The following is the Feb. 22, 2024, Congressional Research Service In Focus report, China’s Global Investments: Data and Transparency Challenges.
From the report
During the past 20 years, the People’s Republic of China (PRC or China) has significantly increased its investment overseas. In 1999, China launched its “Go Global Strategy” to support the expansion of Chinese firms abroad and make them more globally competitive. Since then, these firms—many of which are closely tied to the PRC government—have acquired foreign assets and pledged billions of dollars to finance infrastructure abroad. Many in Congress and the Biden Administration are focusing on the critical implications of China’s growing global economic reach for U.S. economic and geopolitical strategic interests.
International analysts are divided on the nature of Chinese activities. Some argue that these activities are primarily commercial. Others contend that the surge in global economic activity is largely directed and funded by the state as part of a concerted effort to bolster China’s position as a global power and support PRC industrial and foreign policy objectives. A number of U.S. policymakers also have grown concerned about the terms of China’s economic engagements and how PRC overseas lending may create unsustainable debt burdens for some countries. There is also concern that the bulk of China’s lending supports commercial projects that benefit the PRC state firms that often implement them, sometimes to the disadvantage of host-country businesses and workers.

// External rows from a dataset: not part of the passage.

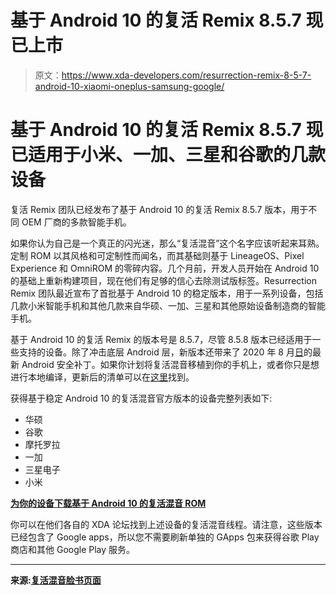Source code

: # 基于 Android 10 的复活 Remix 8.5.7 现已上市

> 原文：<https://www.xda-developers.com/resurrection-remix-8-5-7-android-10-xiaomi-oneplus-samsung-google/>

# 基于 Android 10 的复活 Remix 8.5.7 现已适用于小米、一加、三星和谷歌的几款设备

复活 Remix 团队已经发布了基于 Android 10 的复活 Remix 8.5.7 版本，用于不同 OEM 厂商的多款智能手机。

如果你认为自己是一个真正的闪光迷，那么“复活混音”这个名字应该听起来耳熟。定制 ROM 以其风格和可定制性而闻名，而其基础则基于 LineageOS、Pixel Experience 和 OmniROM 的零碎内容。几个月前，开发人员开始在 Android 10 的基础上重新构建项目，现在他们有足够的信心去除测试版标签。Resurrection Remix 团队最近宣布了首批基于 Android 10 的稳定版本，用于一系列设备，包括几款小米智能手机和其他几款来自华硕、一加、三星和其他原始设备制造商的智能手机。

基于 Android 10 的复活 Remix 的版本号是 8.5.7，尽管 8.5.8 版本已经适用于一些支持的设备。除了冲击底层 Android 层，新版本还带来了 2020 年 8 月[日](https://www.xda-developers.com/august-2020-security-update-google-pixel-samsung-galaxy-s20-more-samsung-phones/)的最新 Android 安全补丁。如果你计划将复活混音移植到你的手机上，或者你只是想进行本地编译，更新后的清单可以在[这里](https://github.com/ResurrectionRemix/platform_manifest)找到。

获得基于稳定 Android 10 的复活混音官方版本的设备完整列表如下:

*   华硕
*   谷歌
*   摩托罗拉
*   一加
*   三星电子
*   小米

**[为你的设备下载基于 Android 10 的复活混音 ROM](https://get.resurrectionremix.com/?dir=ten)**

你可以在他们各自的 XDA 论坛找到上述设备的复活混音线程。请注意，这些版本已经包含了 Google apps，所以您不需要刷新单独的 GApps 包来获得谷歌 Play 商店和其他 Google Play 服务。

* * *

**来源:[复活混音脸书页面](https://www.facebook.com/resurrectionremixrom/posts/2793510864205289/)**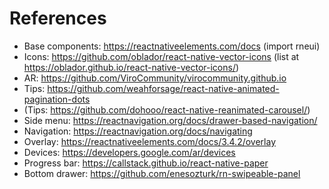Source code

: # References 
- Base components: https://reactnativeelements.com/docs  (import rneui)
- Icons: https://github.com/oblador/react-native-vector-icons (list at https://oblador.github.io/react-native-vector-icons/)
- AR: https://github.com/ViroCommunity/virocommunity.github.io
- Tips: https://github.com/weahforsage/react-native-animated-pagination-dots
- (Tips: https://github.com/dohooo/react-native-reanimated-carousel/)
- Side menu: https://reactnavigation.org/docs/drawer-based-navigation/
- Navigation: https://reactnavigation.org/docs/navigating
- Overlay: https://reactnativeelements.com/docs/3.4.2/overlay
- Devices: https://developers.google.com/ar/devices
- Progress bar: https://callstack.github.io/react-native-paper
- Bottom drawer: https://github.com/enesozturk/rn-swipeable-panel
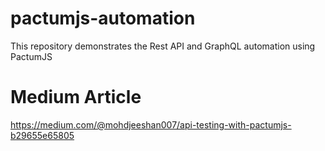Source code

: # pactumjs-automation
This repository demonstrates the Rest API and GraphQL automation using PactumJS

# Medium Article
https://medium.com/@mohdjeeshan007/api-testing-with-pactumjs-b29655e65805
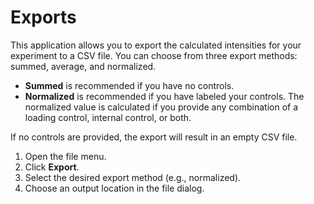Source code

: # Exports

This application allows you to export the calculated intensities for your experiment to a CSV file. You can choose from three export methods: summed, average, and normalized.

- **Summed** is recommended if you have no controls.
- **Normalized** is recommended if you have labeled your controls. The normalized value is calculated if you provide any combination of a loading control, internal control, or both.

If no controls are provided, the export will result in an empty CSV file.

1. Open the file menu.
2. Click **Export**.
3. Select the desired export method (e.g., normalized).
4. Choose an output location in the file dialog.
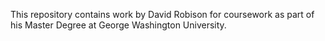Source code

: This repository contains work by David Robison for coursework as part of his Master Degree at George Washington University.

Data limitations, combined with the number of unknown variables that drive China’s foreign economic policy decisionmaking processes, can affect how Members of Congress perceive and address the challenges that China’s overseas economic activities pose to U.S. and global interests. These limitations and uncertainties also complicate efforts to understand trends and assess the ways in which China’s global economic reach may differ from that of the United States.
Data Limitations
A major challenge when researching global investment is the accuracy, completeness, and timeliness of data and information. While this challenge is not unique to projects involving PRC actors, it is exacerbated by the nature of many Chinese projects and loans, whose terms are not always publicly available or transparent. No comprehensive, standardized, or authoritative data are available on all PRC overseas economic activities—from either the PRC government or international organizations. Numerous think tanks and private research firms have developed datasets to track overseas investment, loans, and grants by PRC-owned firms and institutions using commercial databases, news reports, and official government sources, when available. These datasets often record the value of projects, loans, and grants when commitments or pledges are publicly announced (e.g., at press conferences). However, many of these deals may never be formalized, and if they are, project and loan details may change, and projects may not always come to fruition for various reasons (e.g., changing economic and political conditions, or concerns about sovereignty, debt structure, or environmental impact).